The play is set in an institute for brain science bankrolled by a multi-millionaire where the young Hilary (Olivia Vinall), about to graduate in psychology, finds herself among the high-flying neuroscientific ground-breakers.
They’re involved as much in working on predicting the future fluctuations of the financial market — “a belief system with a short memory” — as attempting to discover whether we are anything more than an infinitely complex computerised maze of connected cells bombarded by neurons.
The spirited Hilary zips like a billiard ball between her colleagues, notably her tutor Spike (Damien Molony) — as keen to bed her as to disillusion her beliefs in altruism as being more than a subtle aspect of Darwinian egotism — and brilliant computer mathematician Amal (Perth Thakerer) who forecasts and lucratively manages the supposedly “self-correcting” market until like human beings, mad or in love, they act “irrationally.”
The back story, with the teenage Hilary’s baby who’s been adopted at birth turning up — a “coincidence” which fulfills her need for a “miracle” — and the validity of statistical analysis in the business of socio-scientific truth-finding, contributes some vibrancy to a drama heavily weighted with dialectic argument.
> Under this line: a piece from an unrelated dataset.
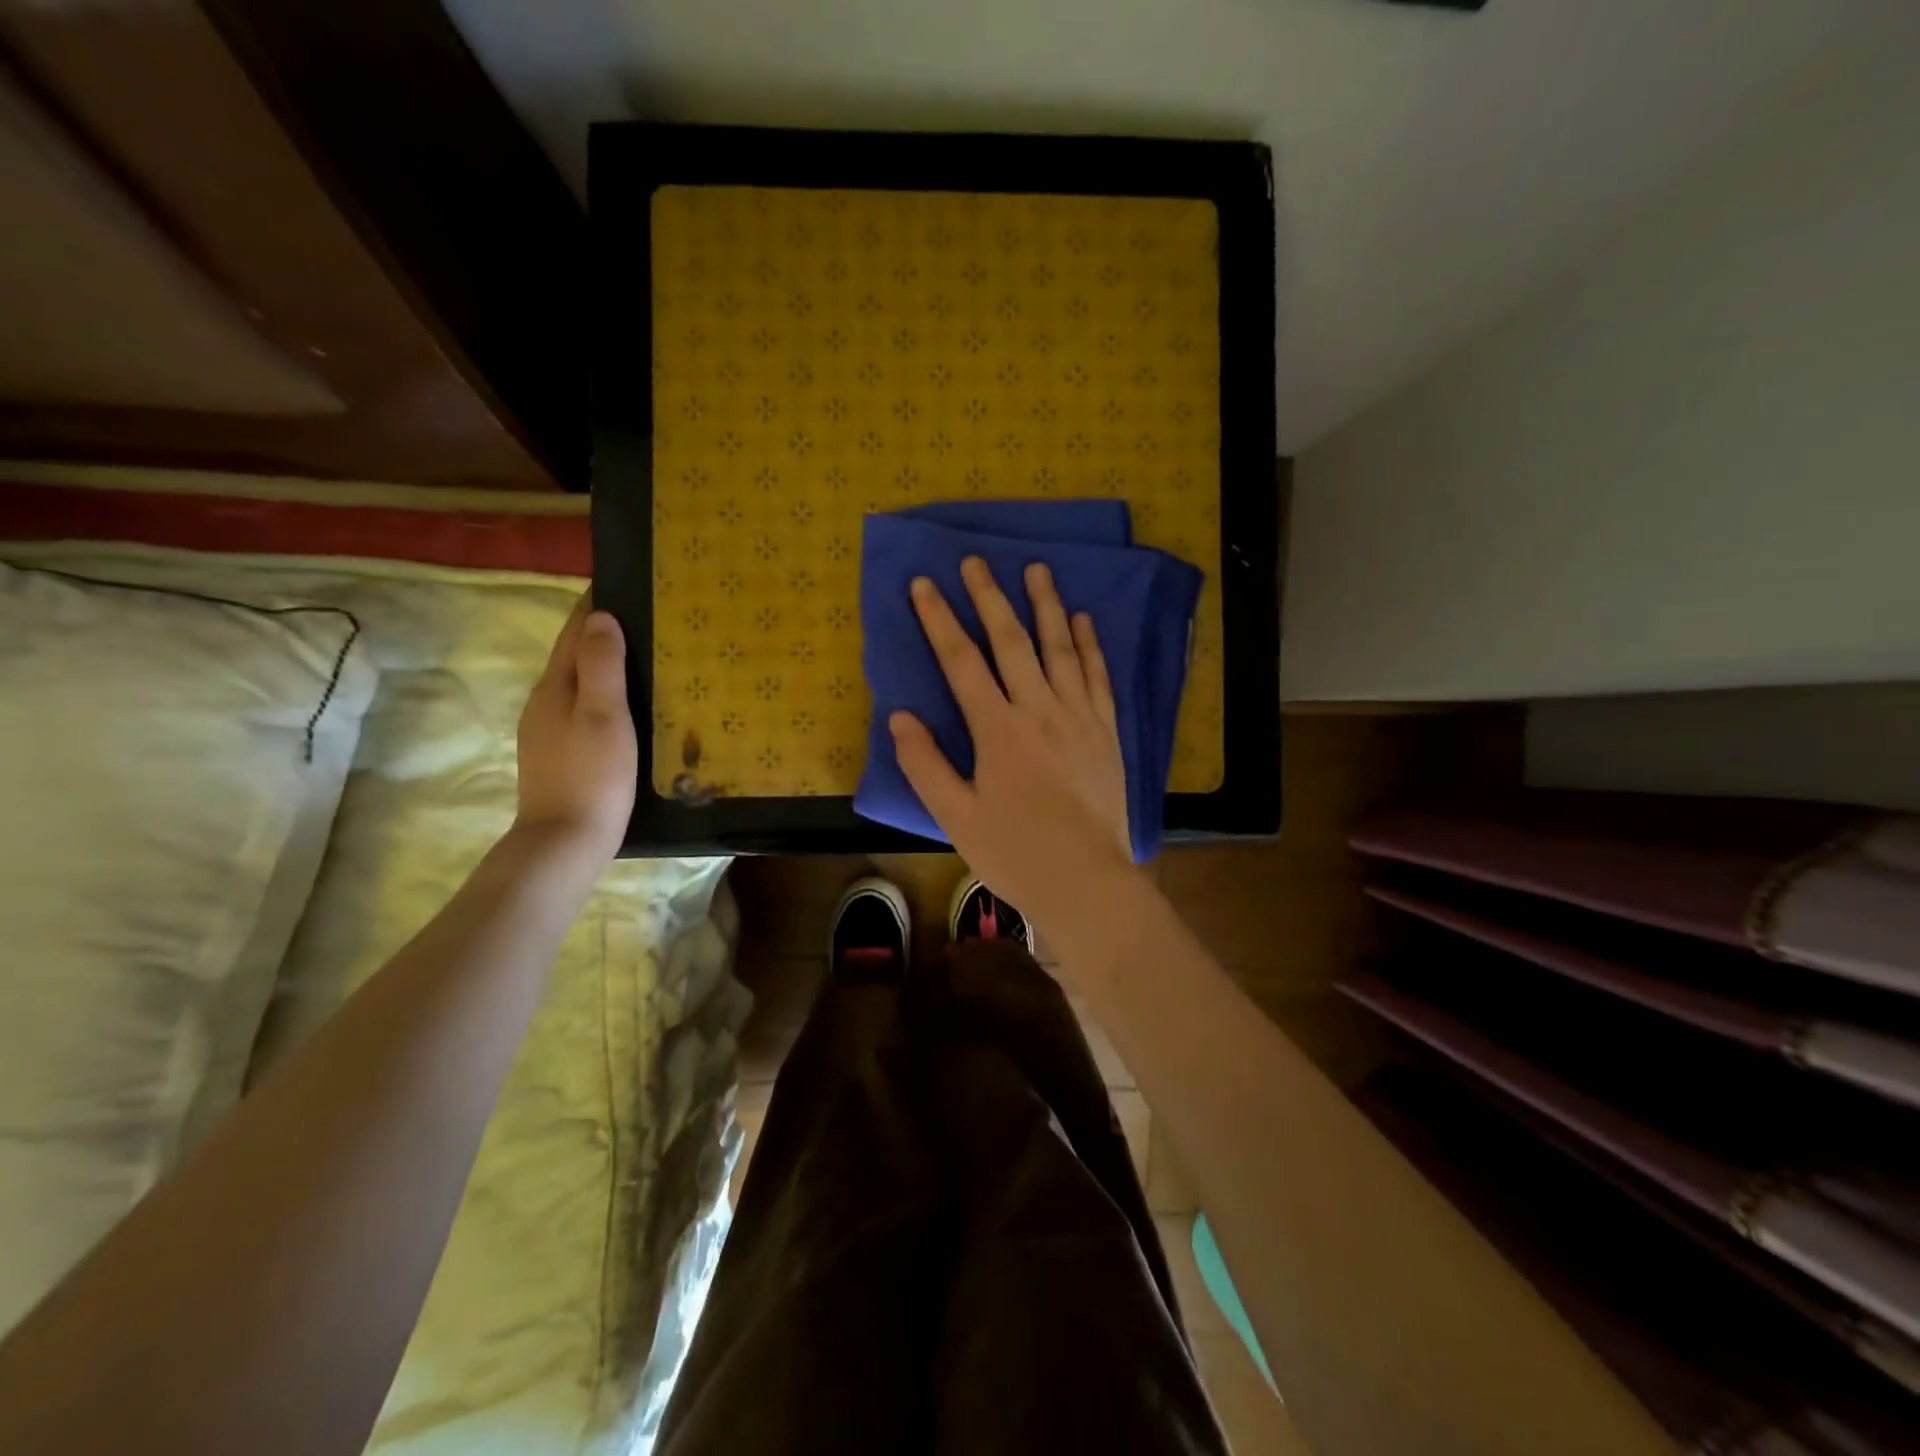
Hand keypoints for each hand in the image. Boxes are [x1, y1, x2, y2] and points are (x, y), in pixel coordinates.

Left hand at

Bob Crowley’s set, a great electron-charged brain network flashing above the action, complements what is artistic director Nicholas Hytner’s last production before leaving the National.
This 100-minute chamber play moves with smooth efficiency and holds the audience’s attention throughout. But afterwards I couldn’t help but find myself wondering, as the medieval scholars did, just how many angels can dance on the point of a needle?